No, you’re not. You’re getting a simple, comfortable multi-use harness. It’s a great first harness, or a twentieth. I’ve used it on about 75 pitches thus far, and it’s a fine cragging, gym, and project harness, as long as you are not an ultra-ultra lightweight obsessive (the men’s size medium weighs 13.9 ounces), which I’m not anymore. While you likely won’t take the Corax up the Eiger or El Cap, it will suit most needs in between. Despite the price, there are no glaring holes in function or performance.
The Sweet Spot
The Corax is neither overbuilt nor underbuilt, but resides in that sweet spot of being light yet still having body. The front gear loops have an interior structure and are angled forward so your gear slides in front, a nice touch found on other harnesses as well. The back gear loops are bigger and have less structure. It has four gear loops in total—well, make that five if you count the rear haul loop. The gear loops can carry a double rack, but, an FYI for ice climbers: The harness does not have built-in ice clipper slots.
One aspect some climbers might not like is that the leg loops are not adjustable, but rather have a few inches of give for those with alpine legs or for layering; the leg loops fit me just fine, which I can’t say about all the harnesses I review. (If you want adjustable legs, go with the regular Corax.) What is adjustable about the loops is their height/rise, courtesy of a stretchy pull tab and easy plastic buckle.

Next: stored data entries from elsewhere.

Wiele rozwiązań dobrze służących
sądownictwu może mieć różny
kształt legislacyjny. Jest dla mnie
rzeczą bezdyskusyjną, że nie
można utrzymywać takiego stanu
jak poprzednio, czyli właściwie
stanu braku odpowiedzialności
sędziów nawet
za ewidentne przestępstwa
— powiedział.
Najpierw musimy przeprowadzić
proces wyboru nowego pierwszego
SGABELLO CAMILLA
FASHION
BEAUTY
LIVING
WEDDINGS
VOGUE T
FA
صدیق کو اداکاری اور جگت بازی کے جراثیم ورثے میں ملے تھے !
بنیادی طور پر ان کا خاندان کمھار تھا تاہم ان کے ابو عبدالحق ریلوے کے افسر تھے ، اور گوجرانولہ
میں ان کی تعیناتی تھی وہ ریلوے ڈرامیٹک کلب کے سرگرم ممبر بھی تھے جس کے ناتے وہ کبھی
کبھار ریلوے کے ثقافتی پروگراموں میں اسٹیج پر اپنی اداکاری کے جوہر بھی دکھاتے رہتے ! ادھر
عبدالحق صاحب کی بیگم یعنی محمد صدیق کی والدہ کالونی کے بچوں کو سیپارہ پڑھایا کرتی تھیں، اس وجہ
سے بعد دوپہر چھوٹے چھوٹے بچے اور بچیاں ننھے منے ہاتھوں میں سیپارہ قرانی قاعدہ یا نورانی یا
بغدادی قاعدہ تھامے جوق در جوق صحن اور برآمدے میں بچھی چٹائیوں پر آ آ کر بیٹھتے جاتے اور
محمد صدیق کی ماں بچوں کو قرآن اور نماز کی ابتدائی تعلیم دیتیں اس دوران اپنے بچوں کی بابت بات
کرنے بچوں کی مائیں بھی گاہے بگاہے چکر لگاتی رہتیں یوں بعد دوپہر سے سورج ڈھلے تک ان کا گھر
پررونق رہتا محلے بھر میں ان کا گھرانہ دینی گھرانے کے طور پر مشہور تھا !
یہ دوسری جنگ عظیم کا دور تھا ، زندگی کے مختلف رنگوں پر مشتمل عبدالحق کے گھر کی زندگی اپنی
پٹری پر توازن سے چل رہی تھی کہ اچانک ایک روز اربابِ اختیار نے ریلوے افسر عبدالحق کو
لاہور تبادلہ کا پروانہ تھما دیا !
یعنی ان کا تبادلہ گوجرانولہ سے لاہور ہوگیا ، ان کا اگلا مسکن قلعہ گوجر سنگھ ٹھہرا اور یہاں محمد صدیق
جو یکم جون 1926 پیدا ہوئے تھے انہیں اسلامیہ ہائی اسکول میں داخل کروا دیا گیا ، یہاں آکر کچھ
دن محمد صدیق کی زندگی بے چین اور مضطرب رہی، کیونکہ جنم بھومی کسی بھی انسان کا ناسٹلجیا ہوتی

As for the waistbelt webbing, it does not loosen by itself—a major plus. This has been a problem that really annoyed me on a few other harnesses I’ve tested, say when you cinch your harness tight with a double rack of cams but then, after a few pitches, it starts to get wiggly on your waist and you need to retighten. If you tighten the Corax, it stays there, with the same amount of tension with which you cinched it. The belay loop is par for the course, and I have yet to wear through any part of it after three months of testing.
A Soft Landing…
As for the padding, Petzl has put a high-quality foam in the waistbelt. According to the material I was provided, the foam is supposed to offer more “comfort” and “pressure distribution”—both of which translate into a better harness to dog, whip on, and hang in. Lucky me, the gear tester I am, I have a lot of harnesses. When I compared the Corax LT waist foam to that of other harnesses, it appeared to have the same structure as thinner belts—think rigidity—yet the Corax is thicker, which means it will be softer and easier on your back for weird falls. When I squeezed, it felt denser than most, which means it will dig into your hips less.
I have since forsaken ultra-light harnesses when projecting, since they suck to whip on, and I’ve jacked my back recently doing just that. But I’ll whip in the Corax. In fact, I did it the day before writing this, climbing out in Rifle, Colorado, where you gotta get gymnastic once in a while—and for that, the Corax didn’t disappoint.
As for sizing, a medium cinches up with about 1.5 inches of belt to spare, and I’m a medium in 95 percent of harnesses. The Corax LT comes in five sizes, and the women’s version is not just pink, but includes design aspects catered to women’s bodies.